300 pages / 6.00 x 9.00 inches / 20 halftones
Charles Marshall, a Columbia University graduate and ardent opponent of U.S. entry into World War II, was assigned in 1943 to army intelligence on the sheer happenstance that he was fluent in German. On many occasions to come, Marshall would marvel that so fortuitous an edge spared him from infantry combat—and led him into the most important chapter of his life. In A Ramble through My War, he records that passage, drawing from an extensive daily diary he kept clandestinely at the time.
Sent to Italy in 1944, Marshall participated in the vicious battle of the Anzio beachhead and in the Allied advance into Rome and other areas of Italy. He assisted the invasion of southern France and the push through Alsace, across the Rhine, and through the heart of Germany into Austria. His responsibilities were to examine captured documents and maps, check translations, interrogate prisoners, and become an expert on German guns and equipment—and, when his talent for light, humorous writing became known, to contribute a daily column to the Beachhead News.

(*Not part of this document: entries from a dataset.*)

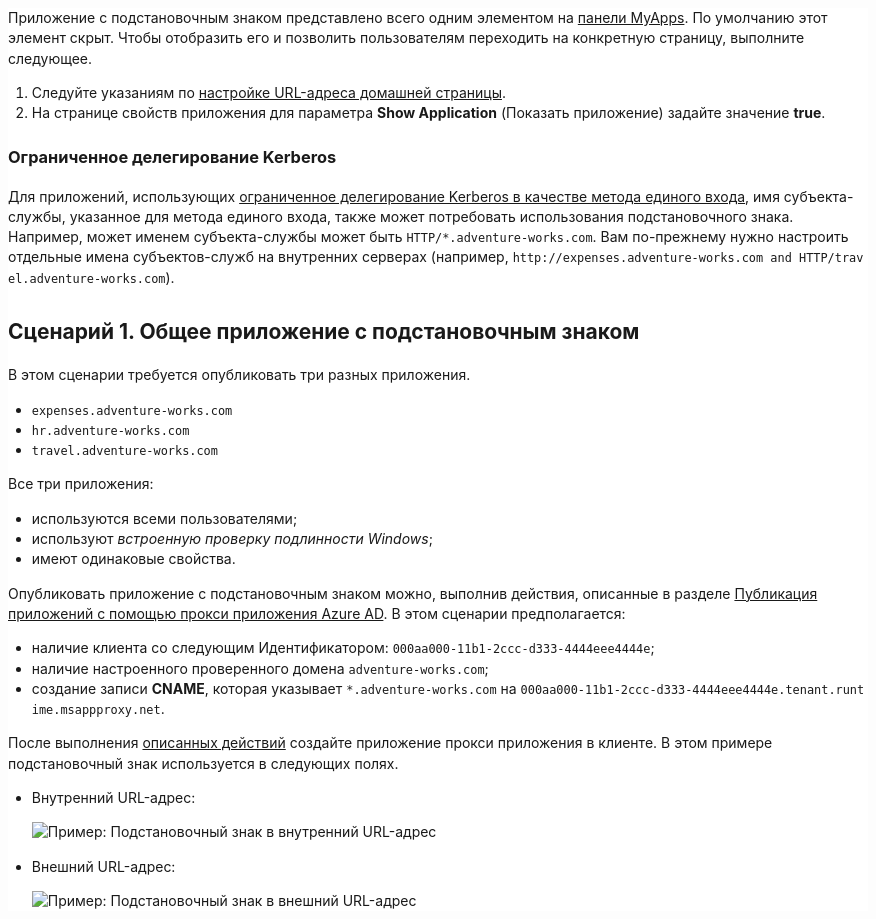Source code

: Приложение с подстановочным знаком представлено всего одним элементом на [панели MyApps](https://myapps.microsoft.com). По умолчанию этот элемент скрыт. Чтобы отобразить его и позволить пользователям переходить на конкретную страницу, выполните следующее.

1. Следуйте указаниям по [настройке URL-адреса домашней страницы](application-proxy-configure-custom-home-page.md).
2. На странице свойств приложения для параметра **Show Application** (Показать приложение) задайте значение **true**.

### <a name="kerberos-constrained-delegation"></a>Ограниченное делегирование Kerberos

Для приложений, использующих [ограниченное делегирование Kerberos в качестве метода единого входа](application-proxy-configure-single-sign-on-with-kcd.md), имя субъекта-службы, указанное для метода единого входа, также может потребовать использования подстановочного знака. Например, может именем субъекта-службы может быть `HTTP/*.adventure-works.com`. Вам по-прежнему нужно настроить отдельные имена субъектов-служб на внутренних серверах (например, `http://expenses.adventure-works.com and HTTP/travel.adventure-works.com`).

## <a name="scenario-1-general-wildcard-application"></a>Сценарий 1. Общее приложение с подстановочным знаком

В этом сценарии требуется опубликовать три разных приложения.

- `expenses.adventure-works.com`
- `hr.adventure-works.com`
- `travel.adventure-works.com`

Все три приложения:

- используются всеми пользователями;
- используют *встроенную проверку подлинности Windows*;
- имеют одинаковые свойства.

Опубликовать приложение с подстановочным знаком можно, выполнив действия, описанные в разделе [Публикация приложений с помощью прокси приложения Azure AD](application-proxy-add-on-premises-application.md). В этом сценарии предполагается:

- наличие клиента со следующим Идентификатором: `000aa000-11b1-2ccc-d333-4444eee4444e`;
- наличие настроенного проверенного домена `adventure-works.com`;
- создание записи **CNAME**, которая указывает `*.adventure-works.com` на `000aa000-11b1-2ccc-d333-4444eee4444e.tenant.runtime.msappproxy.net`.

После выполнения [описанных действий](application-proxy-add-on-premises-application.md) создайте приложение прокси приложения в клиенте. В этом примере подстановочный знак используется в следующих полях.

- Внутренний URL-адрес:

    ![Пример: Подстановочный знак в внутренний URL-адрес](./media/application-proxy-wildcard/42.png)

- Внешний URL-адрес:

    ![Пример: Подстановочный знак в внешний URL-адрес](./media/application-proxy-wildcard/43.png)
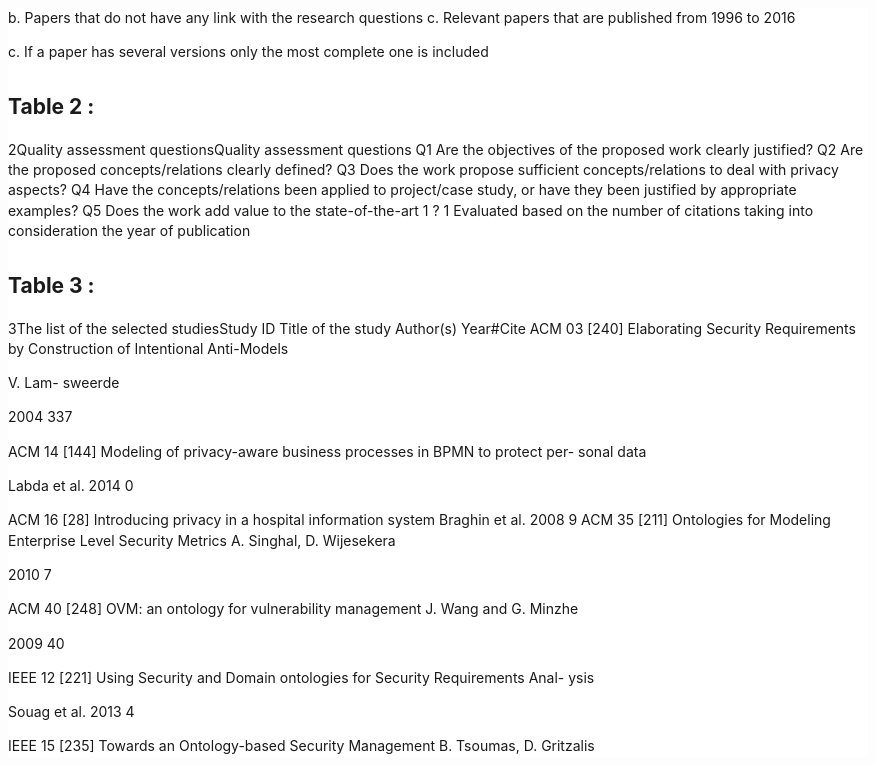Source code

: b. Papers that do not have any link with the 
research questions 
c. Relevant papers that are published from 
1996 to 2016 

c. If a paper has several versions only the 
most complete one is included 



## Table 2 :
2Quality assessment questionsQuality assessment questions Q1 Are the objectives of the proposed work clearly justified? Q2 Are the proposed concepts/relations clearly defined? Q3 Does the work propose sufficient concepts/relations to deal with privacy aspects? Q4 Have the concepts/relations been applied to project/case study, or have they been justified by appropriate examples? Q5 Does the work add value to the state-of-the-art 1 ? 1 Evaluated based on the number of citations taking into consideration the year of publication

## Table 3 :
3The list of the selected studiesStudy ID 
Title of the study 
Author(s) Year#Cite 
ACM 03 [240] Elaborating Security Requirements by Construction of Intentional 
Anti-Models 

V. Lam-
sweerde 

2004 337 

ACM 14 [144] Modeling of privacy-aware business processes in BPMN to protect per-
sonal data 

Labda et al. 2014 0 

ACM 16 [28] Introducing privacy in a hospital information system 
Braghin et al. 2008 9 
ACM 35 [211] Ontologies for Modeling Enterprise Level Security Metrics 
A. Singhal, 
D. Wijesekera 

2010 7 

ACM 40 [248] OVM: an ontology for vulnerability management 
J. Wang and 
G. Minzhe 

2009 40 

IEEE 12 [221] Using Security and Domain ontologies for Security Requirements Anal-
ysis 

Souag et al. 2013 4 

IEEE 15 [235] Towards an Ontology-based Security Management 
B. Tsoumas, 
D. Gritzalis 
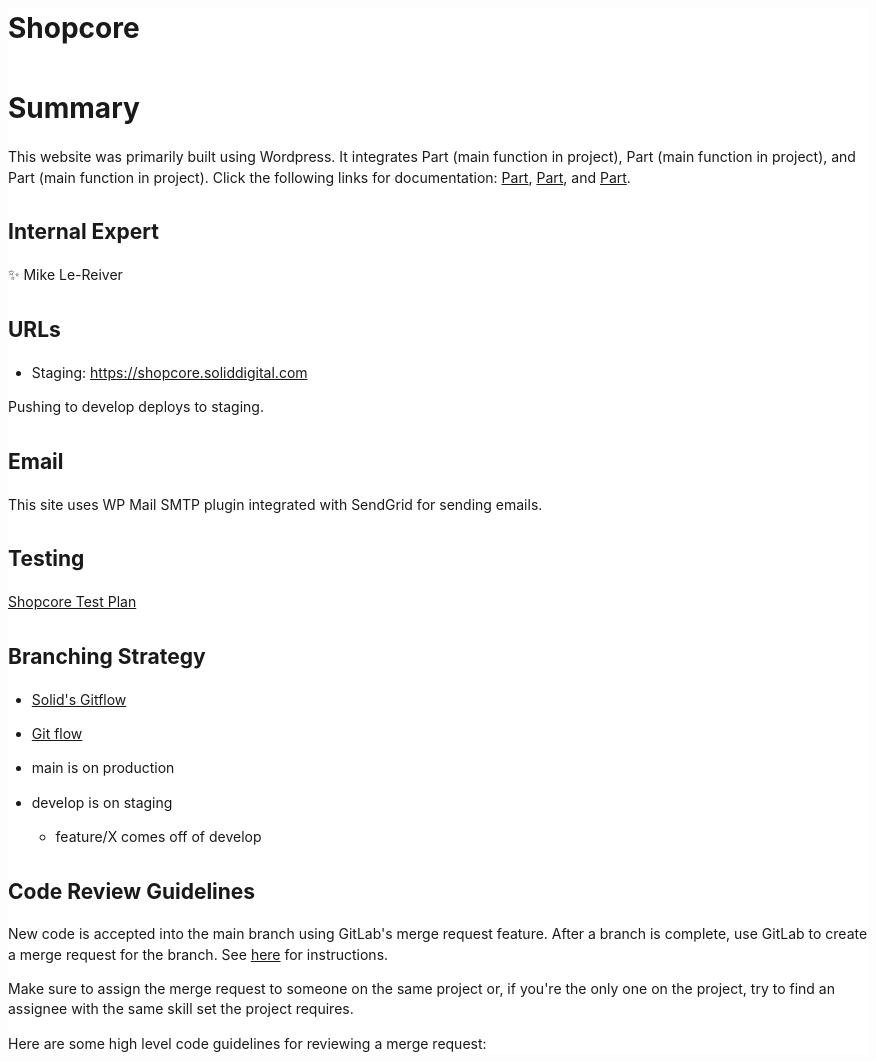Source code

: # Shopcore

# Summary
This website was primarily built using Wordpress. It integrates Part (main function in
project), Part (main function in project), and Part (main function in project).
Click the following links for documentation: [Part](documentationLink.com),
[Part](documentationLink.com), and [Part](documentationLink.com).

## Internal Expert
:sparkles: Mike Le-Reiver

## URLs

* Staging: https://shopcore.soliddigital.com

Pushing to develop deploys to staging.

## Email

This site uses WP Mail SMTP plugin integrated with SendGrid for sending emails.

## Testing
[Shopcore Test Plan](https://docs.google.com/spreadsheets/d/1Zfleh_0MDfbbWyIP2HPz10Fgk_1QlVAbN-C2JBod_uQ/edit#gid=0)


## Branching Strategy

* [Solid's Gitflow](https://docs.google.com/document/d/1EW5v-iI6q5QnmA38_z3W6xtS7X9UCKoGuOsNVkeY_CY/edit)
* [Git flow](http://nvie.com/posts/a-successful-git-branching-model/)

* main is on production
* develop is on staging
    * feature/X comes off of develop

## Code Review Guidelines
New code is accepted into the main branch using GitLab's merge request feature. After a branch is complete, use GitLab
to create a merge request for the branch. See [here](https://docs.gitlab.com/ee/gitlab-basics/add-merge-request.html) for instructions.

Make sure to assign the merge request to someone on the same project or, if you're the only one on the project, try to find an assignee with
the same skill set the project requires.

Here are some high level code guidelines for reviewing a merge request:
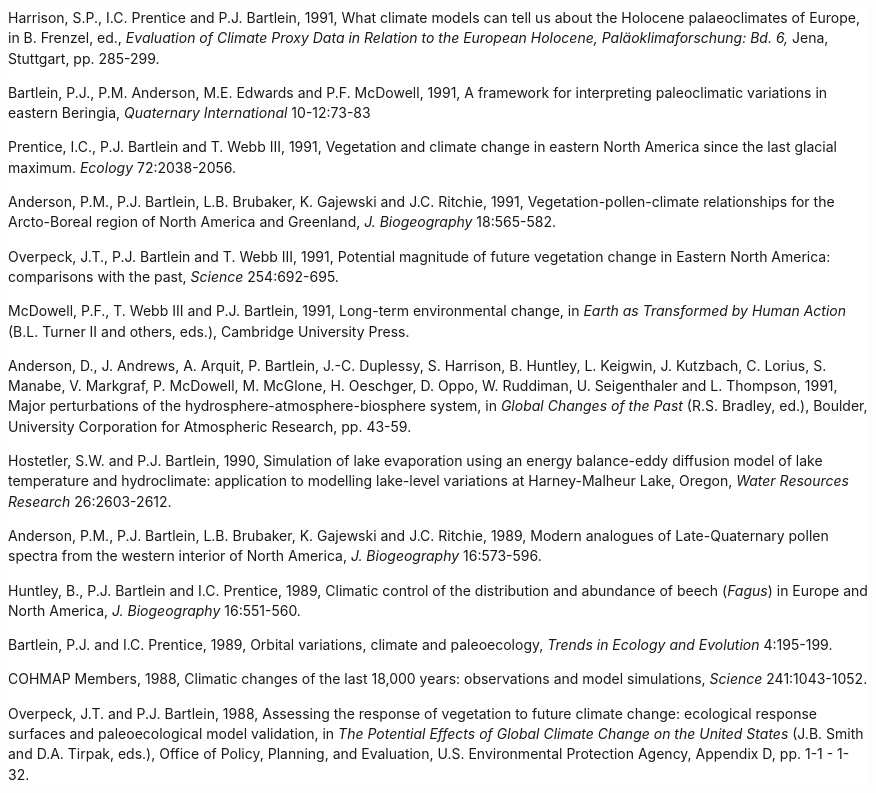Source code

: Harrison, S.P., I.C. Prentice and P.J. Bartlein, 1991, What climate
models can tell us about the Holocene palaeoclimates of Europe, in B.
Frenzel, ed., *Evaluation of Climate Proxy Data in Relation to the
European Holocene, Paläoklimaforschung: Bd. 6,* Jena, Stuttgart, pp.
285-299.

Bartlein, P.J., P.M. Anderson, M.E. Edwards and P.F. McDowell, 1991, A
framework for interpreting paleoclimatic variations in eastern Beringia,
*Quaternary International* 10-12:73-83

Prentice, I.C., P.J. Bartlein and T. Webb III, 1991, Vegetation and
climate change in eastern North America since the last glacial maximum.
*Ecology* 72:2038-2056.

Anderson, P.M., P.J. Bartlein, L.B. Brubaker, K. Gajewski and J.C.
Ritchie, 1991, Vegetation-pollen-climate relationships for the
Arcto-Boreal region of North America and Greenland, *J. Biogeography*
18:565-582.

Overpeck, J.T., P.J. Bartlein and T. Webb III, 1991, Potential magnitude
of future vegetation change in Eastern North America: comparisons with
the past, *Science* 254:692-695.

McDowell, P.F., T. Webb III and P.J. Bartlein, 1991, Long-term
environmental change, in *Earth* *as* *Transformed* *by* *Human*
*Action* (B.L. Turner II and others, eds.), Cambridge University Press.

Anderson, D., J. Andrews, A. Arquit, P. Bartlein, J.-C. Duplessy, S.
Harrison, B. Huntley, L. Keigwin, J. Kutzbach, C. Lorius, S. Manabe, V.
Markgraf, P. McDowell, M. McGlone, H. Oeschger, D. Oppo, W. Ruddiman, U.
Seigenthaler and L. Thompson, 1991, Major perturbations of the
hydrosphere-atmosphere-biosphere system, in *Global* *Changes* *of*
*the* *Past* (R.S. Bradley, ed.), Boulder, University Corporation for
Atmospheric Research, pp. 43-59.

Hostetler, S.W. and P.J. Bartlein, 1990, Simulation of lake evaporation
using an energy balance-eddy diffusion model of lake temperature and
hydroclimate: application to modelling lake-level variations at
Harney-Malheur Lake, Oregon, *Water Resources Research* 26:2603-2612.

Anderson, P.M., P.J. Bartlein, L.B. Brubaker, K. Gajewski and J.C.
Ritchie, 1989, Modern analogues of Late-Quaternary pollen spectra from
the western interior of North America, *J. Biogeography* 16:573-596.

Huntley, B., P.J. Bartlein and I.C. Prentice, 1989, Climatic control of
the distribution and abundance of beech (*Fagus*) in Europe and North
America, *J. Biogeography* 16:551-560.

Bartlein, P.J. and I.C. Prentice, 1989, Orbital variations, climate and
paleoecology, *Trends in Ecology and Evolution* 4:195-199.

COHMAP Members, 1988, Climatic changes of the last 18,000 years:
observations and model simulations, *Science* 241:1043-1052.

Overpeck, J.T. and P.J. Bartlein, 1988, Assessing the response of
vegetation to future climate change: ecological response surfaces and
paleoecological model validation, in *The* *Potential* *Effects* *of*
*Global* *Climate* *Change* *on* *the* *United* *States* (J.B. Smith and
D.A. Tirpak, eds.), Office of Policy, Planning, and Evaluation, U.S.
Environmental Protection Agency, Appendix D, pp. 1-1 - 1-32.
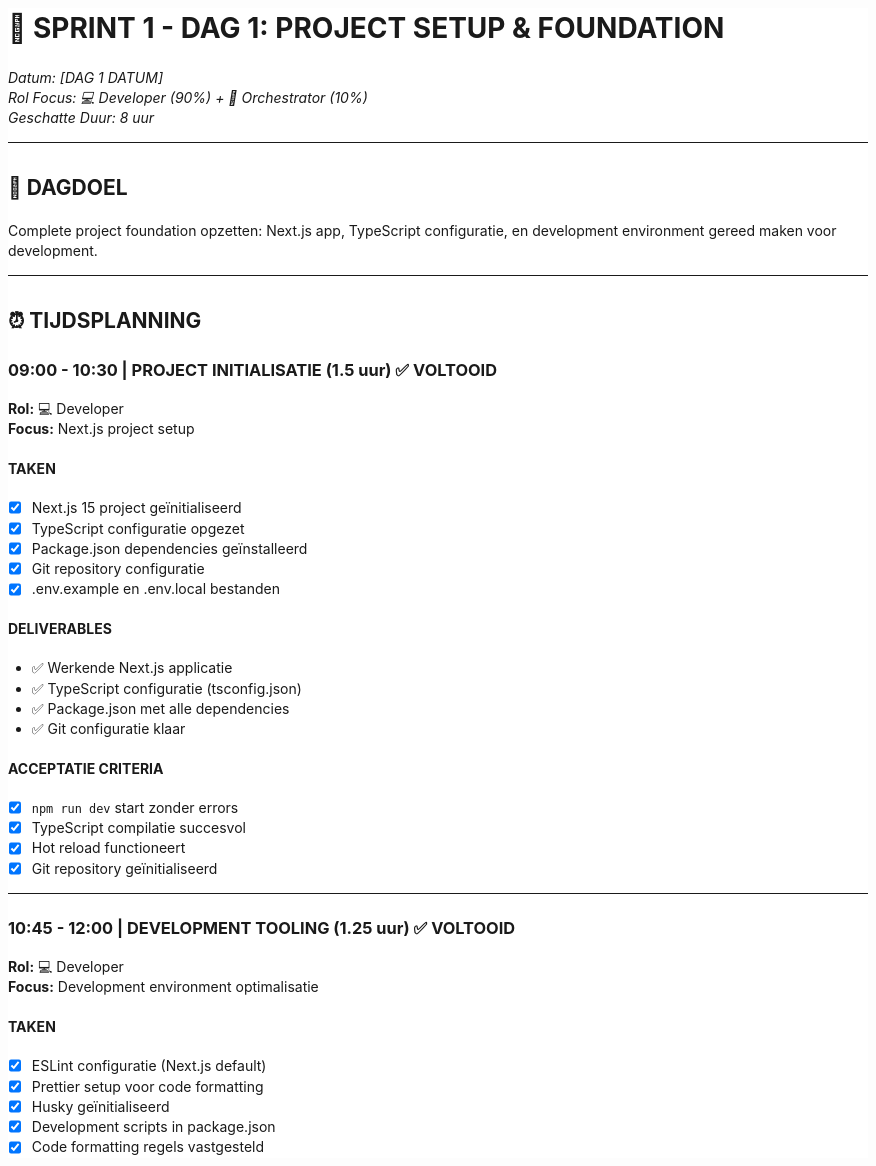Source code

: # 📅 SPRINT 1 - DAG 1: PROJECT SETUP & FOUNDATION

*Datum: [DAG 1 DATUM]*  
*Rol Focus: 💻 Developer (90%) + 🎯 Orchestrator (10%)*  
*Geschatte Duur: 8 uur*

---

## 🎯 DAGDOEL
Complete project foundation opzetten: Next.js app, TypeScript configuratie, en development environment gereed maken voor development.

---

## ⏰ TIJDSPLANNING

### 09:00 - 10:30 | PROJECT INITIALISATIE (1.5 uur) ✅ VOLTOOID
**Rol:** 💻 Developer  
**Focus:** Next.js project setup

#### TAKEN
- [x] Next.js 15 project geïnitialiseerd
- [x] TypeScript configuratie opgezet
- [x] Package.json dependencies geïnstalleerd
- [x] Git repository configuratie
- [x] .env.example en .env.local bestanden

#### DELIVERABLES
- ✅ Werkende Next.js applicatie
- ✅ TypeScript configuratie (tsconfig.json)
- ✅ Package.json met alle dependencies
- ✅ Git configuratie klaar

#### ACCEPTATIE CRITERIA
- [x] `npm run dev` start zonder errors
- [x] TypeScript compilatie succesvol
- [x] Hot reload functioneert
- [x] Git repository geïnitialiseerd

---

### 10:45 - 12:00 | DEVELOPMENT TOOLING (1.25 uur) ✅ VOLTOOID
**Rol:** 💻 Developer  
**Focus:** Development environment optimalisatie

#### TAKEN
- [x] ESLint configuratie (Next.js default)
- [x] Prettier setup voor code formatting
- [x] Husky geïnitialiseerd
- [x] Development scripts in package.json
- [x] Code formatting regels vastgesteld
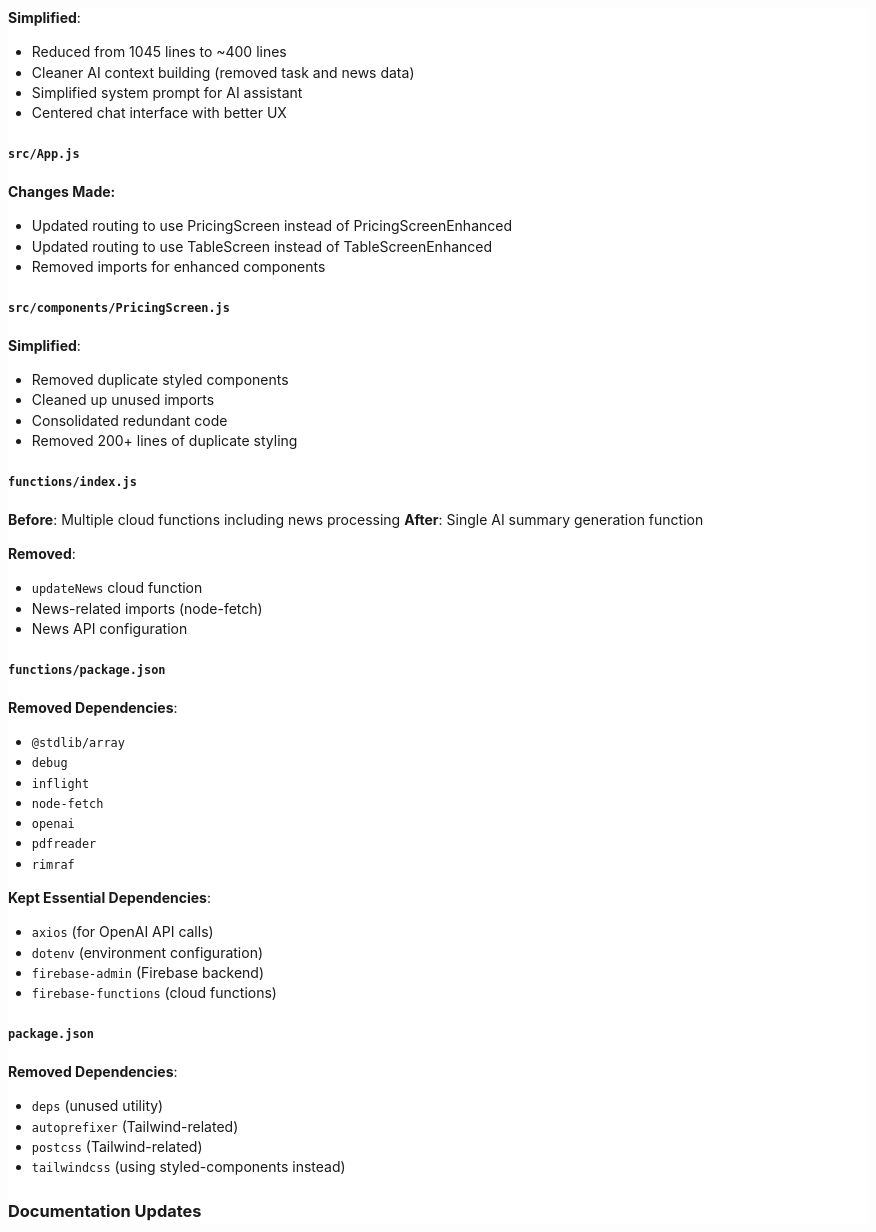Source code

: **Simplified**:
- Reduced from 1045 lines to ~400 lines
- Cleaner AI context building (removed task and news data)
- Simplified system prompt for AI assistant
- Centered chat interface with better UX

#### `src/App.js`
**Changes Made:**
- Updated routing to use PricingScreen instead of PricingScreenEnhanced
- Updated routing to use TableScreen instead of TableScreenEnhanced
- Removed imports for enhanced components

#### `src/components/PricingScreen.js`
**Simplified**:
- Removed duplicate styled components
- Cleaned up unused imports
- Consolidated redundant code
- Removed 200+ lines of duplicate styling

#### `functions/index.js`
**Before**: Multiple cloud functions including news processing
**After**: Single AI summary generation function

**Removed**:
- `updateNews` cloud function
- News-related imports (node-fetch)
- News API configuration

#### `functions/package.json`
**Removed Dependencies**:
- `@stdlib/array`
- `debug`
- `inflight`
- `node-fetch`
- `openai`
- `pdfreader`
- `rimraf`

**Kept Essential Dependencies**:
- `axios` (for OpenAI API calls)
- `dotenv` (environment configuration)
- `firebase-admin` (Firebase backend)
- `firebase-functions` (cloud functions)

#### `package.json`
**Removed Dependencies**:
- `deps` (unused utility)
- `autoprefixer` (Tailwind-related)
- `postcss` (Tailwind-related)
- `tailwindcss` (using styled-components instead)

### Documentation Updates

The nature of intelligence work proved tedious yet engrossing, and even exhilarating at times. Marshall interviewed Field Marshal Erwin Rommel’s widow at length and took possession of the general’s personal papers, ultimately breaking the story of the legendary commander's murder. He had many conversations with high-ranking German officers—including Field Marshals von Weichs, von Leeb, and List. General Hans Speidel, Rommel’s chief of staff in Normandy, proved a fount of information.
Marshall’s chronicle unfolds all of these events, capturing the mounting tension and every variety of detail. Perhaps most moving is the author’s gradual realization of concentration camp conditions, first through reports and photographs and finally in a personal visit to Dachau. “The overwhelming evidence of what transpired . . . inoculated me forever against charges . . . no Holocaust had ever occurred,” he writes. Understandably May 8, 1945, seemed anticlimactic. Marshall stayed in Germany for another year after the war, supervising the screening of many thousands of POWs and refugees for discharge or arrest.
With powerful authenticity, Marshall’s memoir brings the experiences and mind of the twenty-eight-year-old junior officer sharply to life while also bearing the sage perspective of a man now in his eighth decade of life.